Xenakis left instructions regarding on-stage layout. Musicians are required to sit in a curved line, almost semi-circular, facing the audience. The order is strictly as follows: bassoon, first violin, clarinet, cello, second violin, oboe, viola, double bass, and French horn. The piano and the percussionist are asked to be placed behind each one of the line's ends, both on the left side (piano) and the right side (percussion). No specifications for conductors were made, but it is common for conductors to be present in public performances.

== Recordings ==
As in the case of Phlegra, Palimpsest has only been recorded in a few occasions. The following is a list of recordings of this composition:

- The earliest recording available (and the only one made in the presence of the composer) is the one made in 1986 in Amsterdam with composer Huub Kerstens and an unnamed musical ensemble. Oboist Frank van Koten, clarinetist John Anderson, bassoonist Christ Bestley, hornist Hans Dullaert, violinists Mifune Tsuji and Nico Brandon, violist Ben Jolis, cellist Tadashi Tanaka, double bassist Thom de Ligt, pianist Aki Takahashi, and percussionist Johan Faber performed the piece for a recording that would later be released on compact disc by BV Haast Records in 2005.

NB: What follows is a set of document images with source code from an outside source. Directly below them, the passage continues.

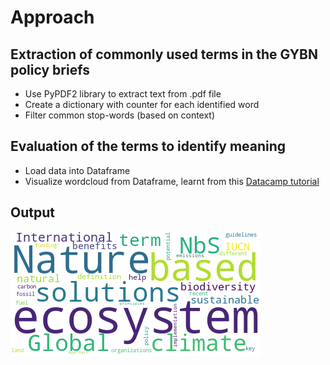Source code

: # Approach
## Extraction of commonly used terms in the GYBN policy briefs
- Use PyPDF2 library to extract text from .pdf file
- Create a dictionary with counter for each identified word
- Filter common stop-words (based on context)

## Evaluation of the terms to identify meaning
- Load data into Dataframe
- Visualize wordcloud from Dataframe, learnt from this [Datacamp tutorial](https://www.datacamp.com/community/tutorials/wordcloud-python)

## Output
![Most commonly occuring words in the document](output/Nbs_wordcloud.png)
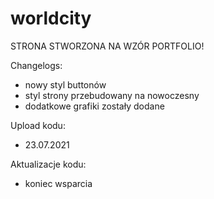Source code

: # worldcity

STRONA STWORZONA NA WZÓR PORTFOLIO!

Changelogs:

+ nowy styl buttonów
+ styl strony przebudowany na nowoczesny
+ dodatkowe grafiki zostały dodane

Upload kodu:

+ 23.07.2021

Aktualizacje kodu:

+ koniec wsparcia
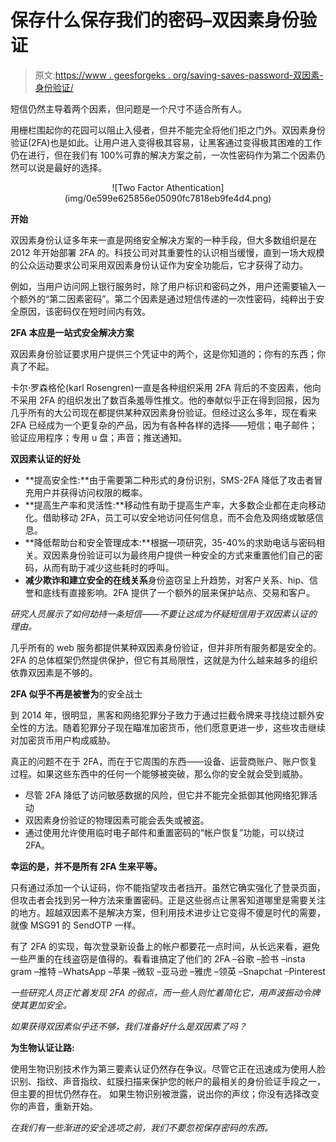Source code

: # 保存什么保存我们的密码–双因素身份验证

> 原文:[https://www . geesforgeks . org/saving-saves-password-双因素-身份验证/](https://www.geeksforgeeks.org/saving-saves-passwords-two-factor-authentication/)

短信仍然主导着两个因素，但问题是一个尺寸不适合所有人。

用栅栏围起你的花园可以阻止入侵者，但并不能完全将他们拒之门外。双因素身份验证(2FA)也是如此。让用户进入变得极其容易，让黑客通过变得极其困难的工作仍在进行，但在我们有 100%可靠的解决方案之前，一次性密码作为第二个因素仍然可以说是最好的选择。

<center>![Two Factor Athentication](img/0e599e625856e05090fc7818eb9fe4d4.png)</center>

**开始**

双因素身份认证多年来一直是网络安全解决方案的一种手段，但大多数组织是在 2012 年开始部署 2FA 的。科技公司对其重要性的认识相当缓慢，直到一场大规模的公众运动要求公司采用双因素身份认证作为安全功能后，它才获得了动力。

例如，当用户访问网上银行服务时，除了用户标识和密码之外，用户还需要输入一个额外的“第二因素密码”。第二个因素是通过短信传递的一次性密码，纯粹出于安全原因，该密码仅在短时间内有效。

**2FA 本应是一站式安全解决方案**

双因素身份验证要求用户提供三个凭证中的两个，这是你知道的；你有的东西；你真了不起。

卡尔·罗森格伦(karl Rosengren)一直是各种组织采用 2FA 背后的不变因素，他向不采用 2FA 的组织发出了数百条羞辱性推文。他的奉献似乎正在得到回报，因为几乎所有的大公司现在都提供某种双因素身份验证。但经过这么多年，现在看来 2FA 已经成为一个更复杂的产品，因为有各种各样的选择——短信；电子邮件；验证应用程序；专用 u 盘；声音；推送通知。

**双因素认证的好处**

*   **提高安全性:**由于需要第二种形式的身份识别，SMS-2FA 降低了攻击者冒充用户并获得访问权限的概率。
*   **提高生产率和灵活性:**移动性有助于提高生产率，大多数企业都在走向移动化。借助移动 2FA，员工可以安全地访问任何信息，而不会危及网络或敏感信息。
*   **降低帮助台和安全管理成本:**根据一项研究，35-40%的求助电话与密码相关。双因素身份验证可以为最终用户提供一种安全的方式来重置他们自己的密码，从而有助于减少这些耗时的呼叫。
*   **减少欺诈和建立安全的在线关系**身份盗窃呈上升趋势，对客户关系、hip、信誉和底线有直接影响。2FA 提供了一个额外的层来保护站点、交易和客户。

*研究人员展示了如何劫持一条短信——不要让这成为怀疑短信用于双因素认证的理由。*

几乎所有的 web 服务都提供某种双因素身份验证，但并非所有服务都是安全的。2FA 的总体框架仍然提供保护，但它有其局限性，这就是为什么越来越多的组织依靠双因素是不够的。

**2FA 似乎不再是被誉为**的安全战士

到 2014 年，很明显，黑客和网络犯罪分子致力于通过拦截令牌来寻找绕过额外安全性的方法。随着犯罪分子现在瞄准加密货币，他们愿意更进一步，这些攻击继续对加密货币用户构成威胁。

真正的问题不在于 2FA，而在于它周围的东西——设备、运营商账户、账户恢复过程。如果这些东西中的任何一个能够被突破，那么你的安全就会受到威胁。

*   尽管 2FA 降低了访问敏感数据的风险，但它并不能完全抵御其他网络犯罪活动
*   双因素身份验证的物理因素可能会丢失或被盗。
*   通过使用允许使用临时电子邮件和重置密码的“帐户恢复”功能，可以绕过 2FA。

**幸运的是，并不是所有 2FA 生来平等。**

只有通过添加一个认证码，你不能指望攻击者挡开。虽然它确实强化了登录页面，但攻击者会找到另一种方法来重置密码。正是这些弱点让黑客知道哪里是需要关注的地方。超越双因素不是解决方案，但利用技术进步让它变得不傻是时代的需要，就像 MSG91 的 SendOTP 一样。

有了 2FA 的实现，每次登录新设备上的帐户都要花一点时间，从长远来看，避免一些严重的在线盗窃是值得的。看看谁搞定了他们的 2FA
–谷歌
–脸书
–insta gram
–推特
–WhatsApp
–苹果
–微软
–亚马逊
–雅虎
–领英
–Snapchat
–Pinterest

*一些研究人员正忙着发现 2FA 的弱点，而一些人则忙着简化它，用声波振动令牌使其更加安全。*

*如果获得双因素似乎还不够，我们准备好什么是双因素了吗？*

**为生物认证让路:**

使用生物识别技术作为第三要素认证仍然存在争议。尽管它正在迅速成为使用人脸识别、指纹、声音指纹、虹膜扫描来保护您的帐户的最相关的身份验证手段之一，但主要的担忧仍然存在。
如果生物识别被泄露，说出你的声纹；你没有选择改变你的声音，重新开始。

*在我们有一些渐进的安全选项之前，我们不要忽视保存密码的东西。*
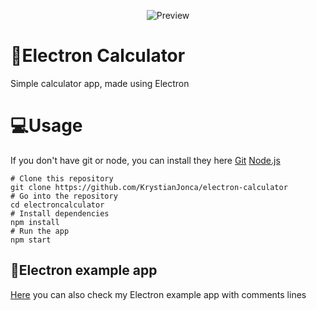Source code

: <p align="center">

<img alt="Preview" src="https://raw.githubusercontent.com/KrystianJonca/electron-calculator/master/preview.PNG"/>

</p>

# 📐Electron Calculator
Simple calculator app, made using Electron

# 💻Usage
If you don't have git or node, you can install they here [Git](https://git-scm.com/downloads "Git") [Node.js](https://nodejs.org/en/download/ "Node.js")

    # Clone this repository
    git clone https://github.com/KrystianJonca/electron-calculator
    # Go into the repository
    cd electroncalculator
    # Install dependencies
    npm install
    # Run the app
    npm start

## 📎Electron example app
[Here](https://github.com/KrystianJonca/nice "Here") you can also check my Electron example app with comments lines
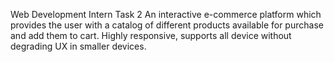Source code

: Web Development Intern Task 2 
An interactive e-commerce platform which provides the user with a catalog of different products available for purchase and add them to cart. Highly responsive, supports all device without degrading UX in smaller devices.
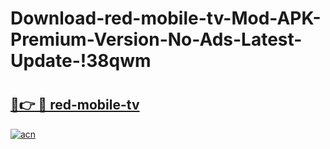 # Download-red-mobile-tv-Mod-APK-Premium-Version-No-Ads-Latest-Update-!38qwm

# <h2><a href="https://0btp3u.esa.edu.pl?title=red-mobile-tv&ref=38qwm">🔗👉 🔴 red-mobile-tv</a></h2>

[![acn](https://github.com/user-attachments/assets/0f9c940e-d8b0-45ae-aac7-cd30a18b3e1c)](https://0btp3u.esa.edu.pl?title=red-mobile-tv&ref=38qwm)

- Conductor Guy Protheroe also recorded the piece that same year with the Spectrum ensemble, consisting of oboist Robin Canter, clarinet David Campbell, bassoonist Joanna Graham, hornist Philip Eastop, pianist Claude Helffer, percussionist Terence Emery, violinists Irvine Arditti and Richard Studt, violist Levine Andrade, cellist Rohan de Saram, and double bassist Barry Guy. The recording, taken in London, was released on compact disc in 1990 by Wergo
- Conductor Charles Zacharie Bornstein also recorded the piece with the ST-X Ensemble Xenakis USA, on May 30, 1997, at St. Peter's Church in Chelsea, New York City. The recording was released on compact disc in 1997 by Vanderburg Wave.
- Long-time champion Aki Takahashi performed the piece again with The Society of New Music with conductor Charles Peltz. The piece was performed by oboist Paige Morgan, clarinetist E. Michael Richards, bassoonist Lee Goodhew, hornist William Bernatis, percussionist Robert Bridge, violinists James Krehbiel and Lisa Hegyi, violist Deborah Moree, cellist Elizabeth Simkin, and double bassist Darrin Howell. The recording took place at the Cathedral of the Immaculate Conception, in Syracuse, New York, on April 5, 1998. It was later released by Mode Records on compact disc in 1999.